Prime puffball season

Our last guest of the evening is the easy-to-spot giant puffball (Calvatia gigantea). Puffball mushrooms are in the division Basidiomycota. Remember back to our intro on the world of fungi where I discussed (with myself) the two main divisions of the higher order fungi: Basidiomycota and Ascomycota? If you don't, no worries, all you need to know is that basidiomycetes store their spores in a club-shaped organ and ascomycetes store their spores in a sac-shaped organ. Basically they're just a bunch of fungi with different purses.

Apologies for the aggressive meme, but I thought the giant puffball would want a grand introduction. I've never seen this movie, but I can just tell that Al Pacino wasn't playin' here.

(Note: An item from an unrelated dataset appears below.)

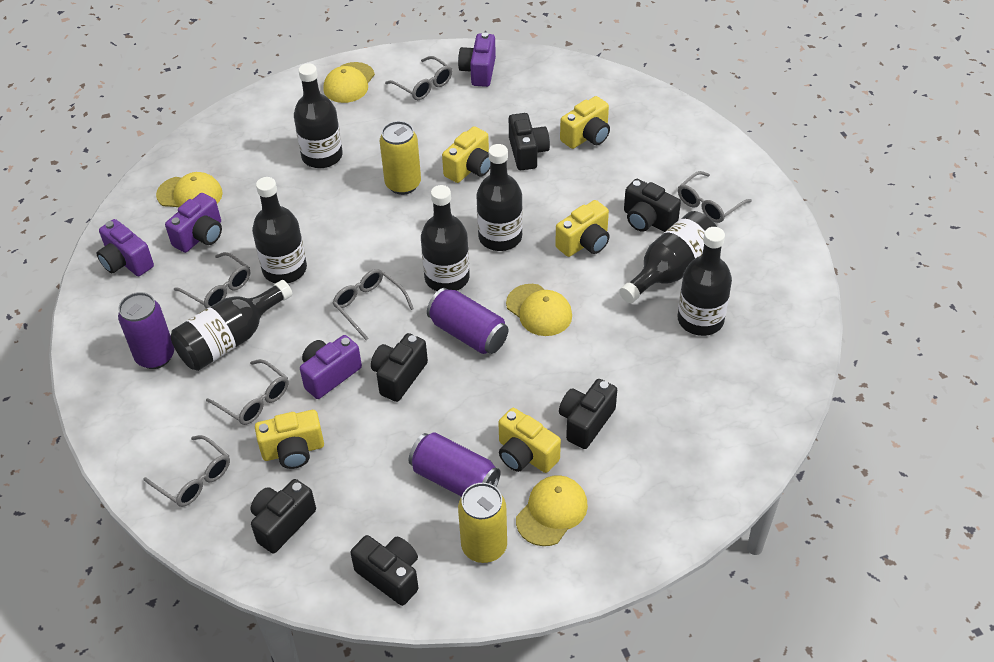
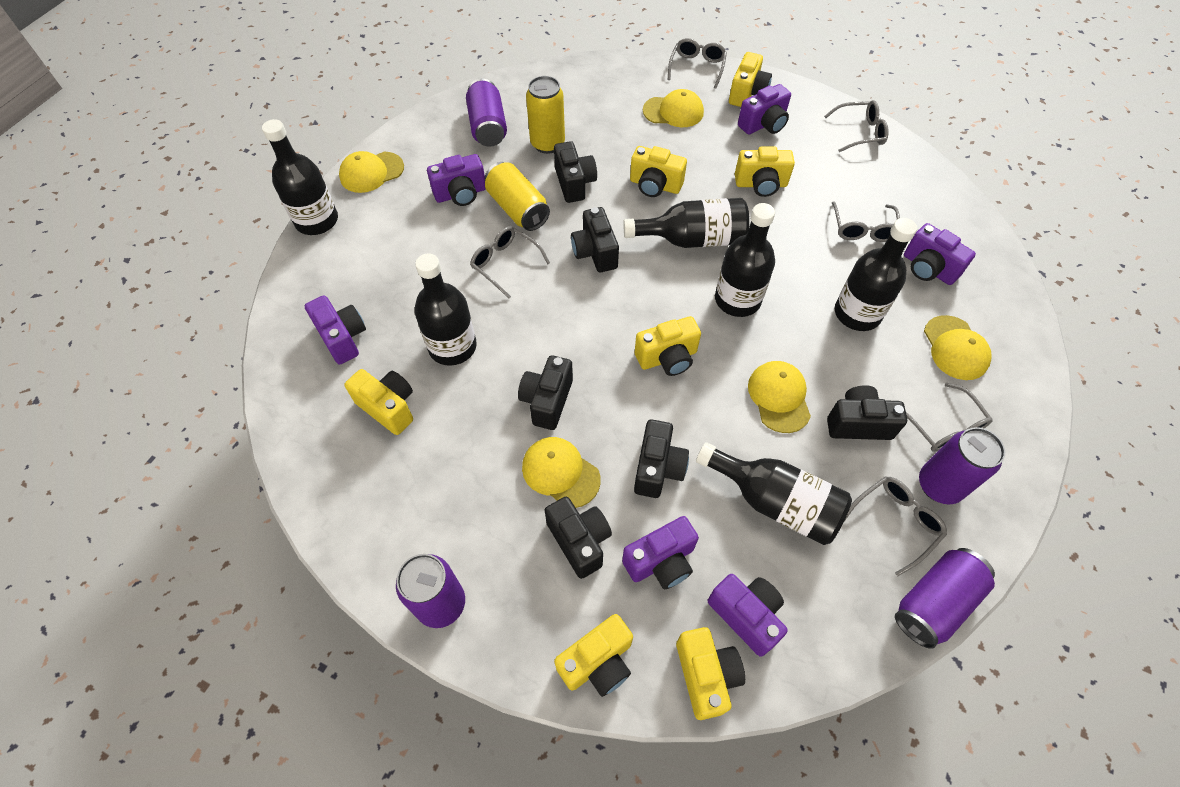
black bottle: [171,280,292,371] [252,177,307,283] [294,63,343,168] [421,185,470,291] [476,144,523,251] [619,211,717,303] [677,227,732,336] = 7 -> [262,119,338,235] [414,253,477,366] [623,198,749,248] [696,442,852,545] [715,203,775,317] [835,218,917,331] = 6
purple camera: [96,219,154,276] [165,193,222,253] [300,335,362,399] [458,32,496,87] = 4 -> [305,295,366,364] [427,154,486,206] [622,516,699,589] [708,574,788,657] [738,84,791,135] [904,223,976,285] = 6
purple can: [118,292,174,369] [408,432,500,497] [427,288,508,354] = 3 -> [396,554,465,628] [466,79,507,147] [895,548,995,649] [919,427,1005,504] = 4
yellow camera: [255,410,324,469] [442,126,490,183] [498,408,561,473] [555,200,610,257] [560,96,610,149] = 5 -> [344,369,413,435] [554,614,633,697] [630,146,687,197] [635,316,701,376] [676,627,745,720] [729,52,772,107] [735,146,795,197] = 7
yellow cap: [156,172,223,208] [323,62,375,103] [506,284,572,336] [516,475,588,546] = 4 -> [339,151,404,193] [522,437,601,508] [643,89,704,127] [748,361,811,433] [924,315,992,380] = 5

Puffballs include multiple genera but the ones mentioned most frequently are Calvatia, Calbovista, and Lycoperdon. They are reported to be saprotrophic, but recent articles have claimed they might be mycorrhizal because of their habit of reappearing in the same locations year after year. I haven't found any research supporting that claim, so we'll revisit that when someone uncovers the puffball's secrets. They are frequently found in grassy meadows and on the edges of forests. Most puffballs are edible, but you better forage fast! If there is any hint of yellow or light brown upon opening the giant marshmallow-esque 'shroom, that means spore production has begun (what that means for YOU is an upset stomach). Forage wisely and keep an eye out for them from August to October!

Lexikon Blogion

Saprotrophic: feeding off decaying organic matter. Fungi that meet their nutritional needs this way are called saprobes, whereas decay-loving plants and bacteria are called saprophytes.

Mycorrhizal: fungi associated with plant roots. Mycorrhiza is the symbiosis between fungi (myco) and roots (rhiza).